Health professionals can bend the cost curve if technology can empower them to improve the safety, speed, outcomes and coordination of care.  Consumers can bend the cost curve if technology can empower them to live healthier, better self-manage their conditions, and minimize the functional and cost impact of chronic disease-all driving up demand, complexity and costs. 

But to empower people, technology has to do more than connect them to information.  It now must also connect people to people, teams, insights, and complex processes both within and beyond their four walls-and automate as many portions of those processes as possible.  It also needs to help coordinate those processes in a way that improves the outcomes and experience of care at a lower cost.

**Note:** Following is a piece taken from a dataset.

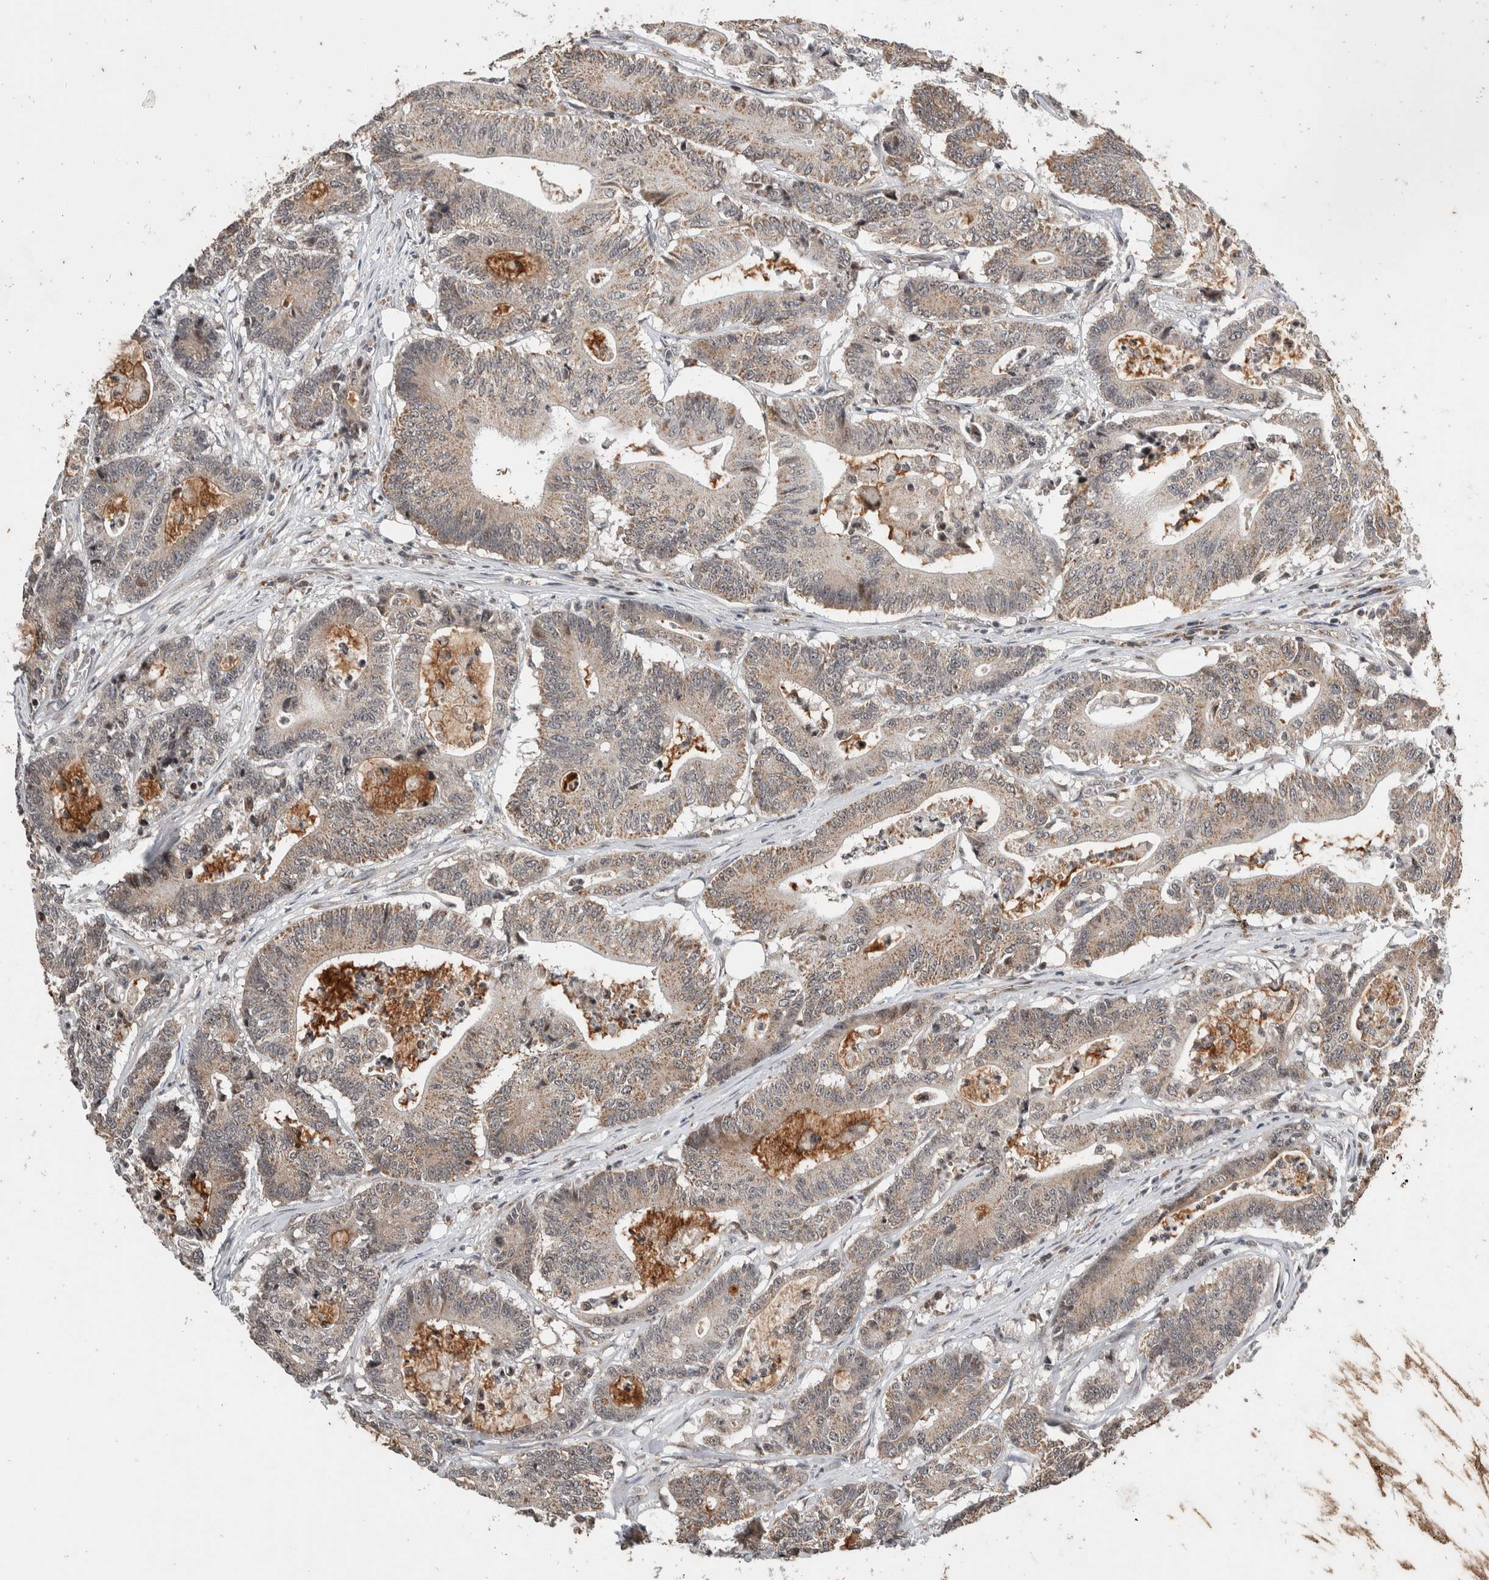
{"staining": {"intensity": "weak", "quantity": "25%-75%", "location": "cytoplasmic/membranous"}, "tissue": "colorectal cancer", "cell_type": "Tumor cells", "image_type": "cancer", "snomed": [{"axis": "morphology", "description": "Adenocarcinoma, NOS"}, {"axis": "topography", "description": "Colon"}], "caption": "Tumor cells show low levels of weak cytoplasmic/membranous positivity in approximately 25%-75% of cells in human colorectal adenocarcinoma.", "gene": "ATXN7L1", "patient": {"sex": "female", "age": 84}}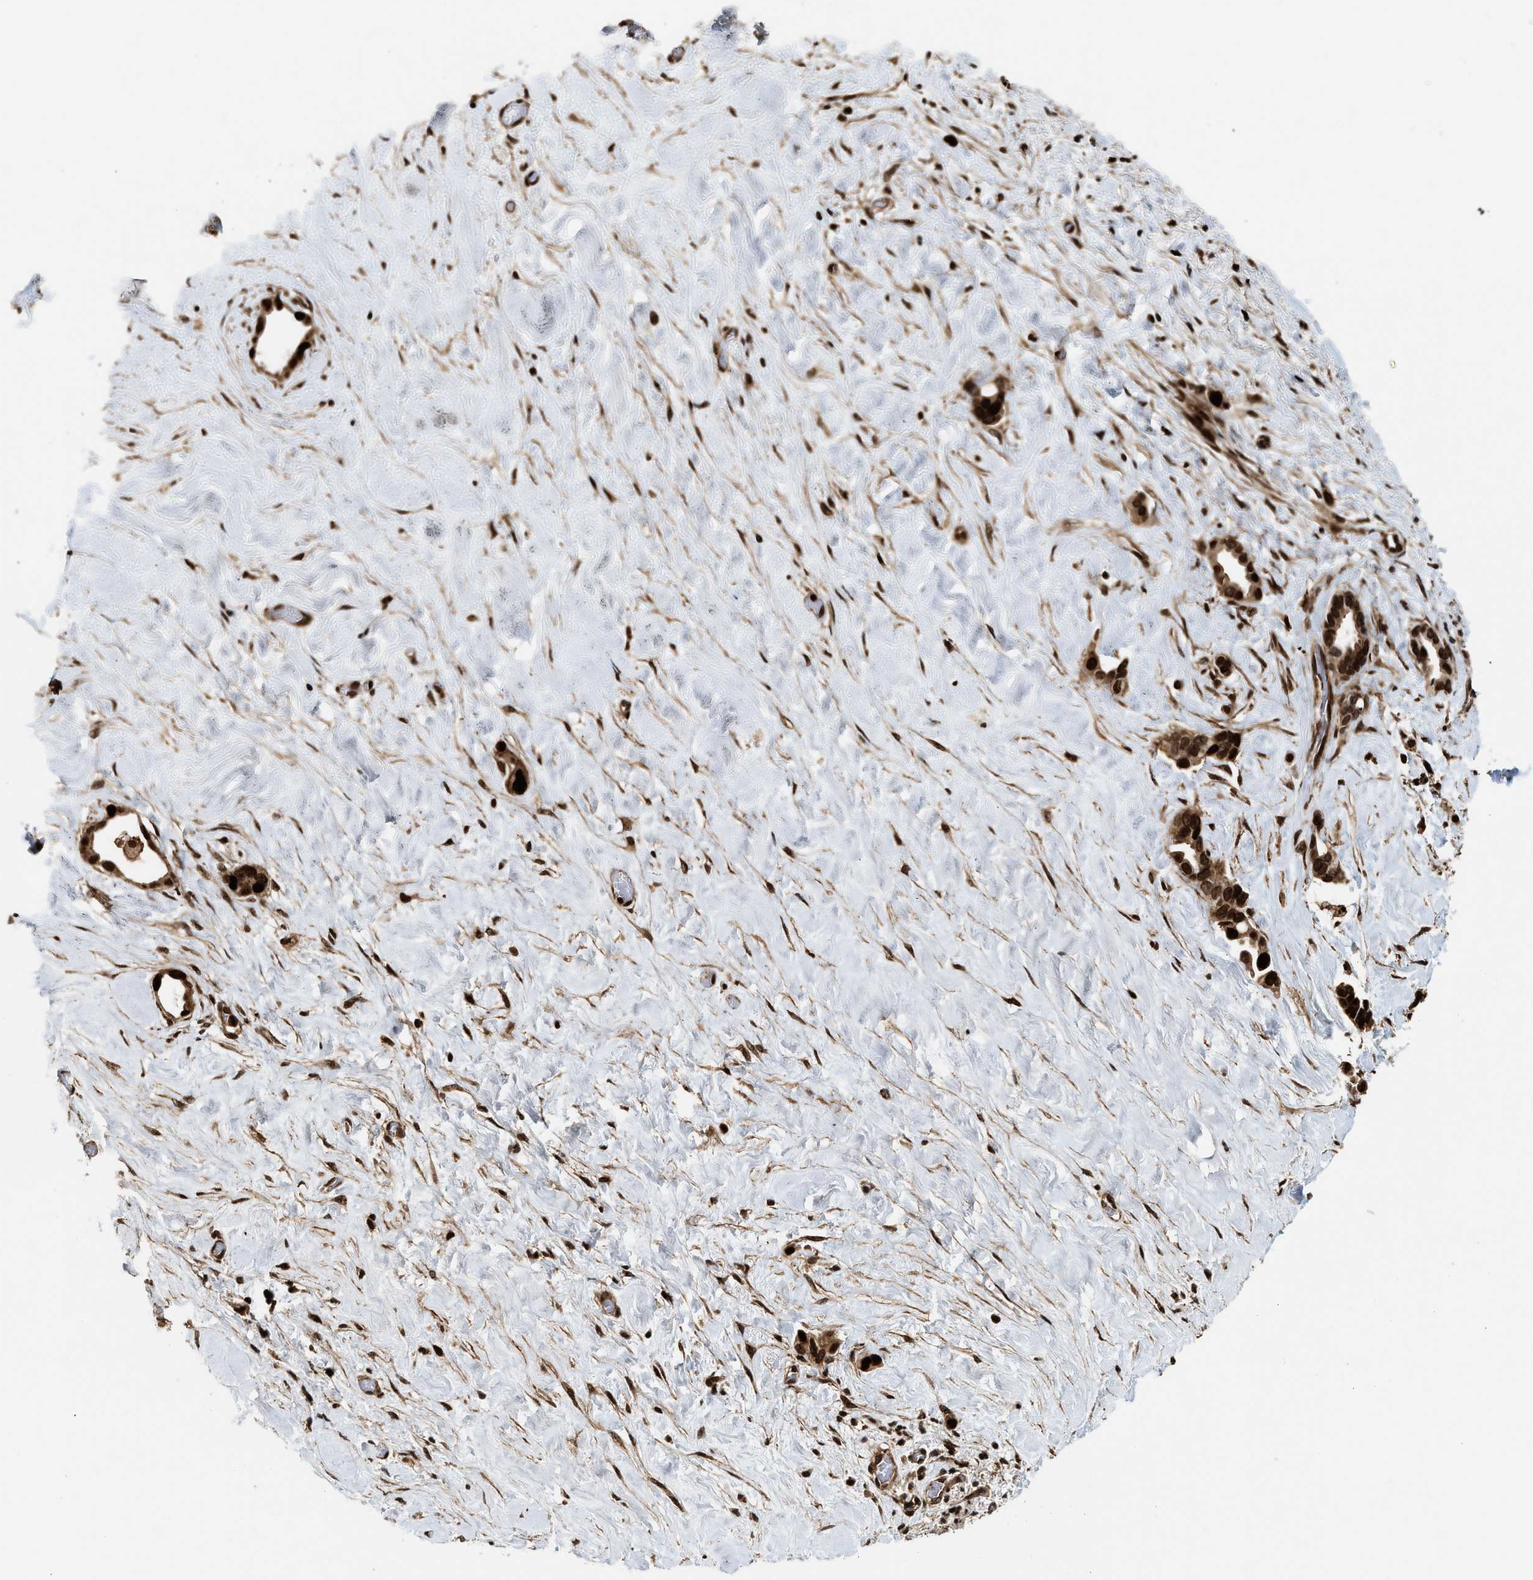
{"staining": {"intensity": "strong", "quantity": ">75%", "location": "cytoplasmic/membranous,nuclear"}, "tissue": "liver cancer", "cell_type": "Tumor cells", "image_type": "cancer", "snomed": [{"axis": "morphology", "description": "Cholangiocarcinoma"}, {"axis": "topography", "description": "Liver"}], "caption": "DAB immunohistochemical staining of human liver cancer displays strong cytoplasmic/membranous and nuclear protein expression in about >75% of tumor cells. Nuclei are stained in blue.", "gene": "MDM2", "patient": {"sex": "female", "age": 65}}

So today my response to the "best technology solution" question is to apply the "non-techie" empowerment test.  Passing it requires answering "yes" to two simple questions:

 

NEXT: The two questions to ask

 

 

Passing the non-techie empowerment test requires answering "yes" to these questions:

1. Does the technology empower health professionals and teams to get more of the right things done and coordinate getting the right things done with other team members anywhere, in less time and with less effort? 

Almost any technology can eventually get the job done with enough brute human willpower, time and energy behind it.  But, most solutions in-market today exact an immense burden on users' productivity and time in the process of getting the job done, thereby erasing the benefits.   The technology that delivers the greatest value helps empower users and teams to get the right things done in less time and with less effort-without burdening them.  

2. Can you find a large mass of non-techie health professionals who refuse to practice without the technology solution? 

Why is it so important to ask non-techie users?  Because techie users are so inspired by technology-and technically gifted-that they'll invest the time and creativity, even during their private lives, to tinker and concoct workarounds to make non-empowering technology solutions work for them.  For non-techie users, the bar is much higher-technology needs to "just work," not make them work more.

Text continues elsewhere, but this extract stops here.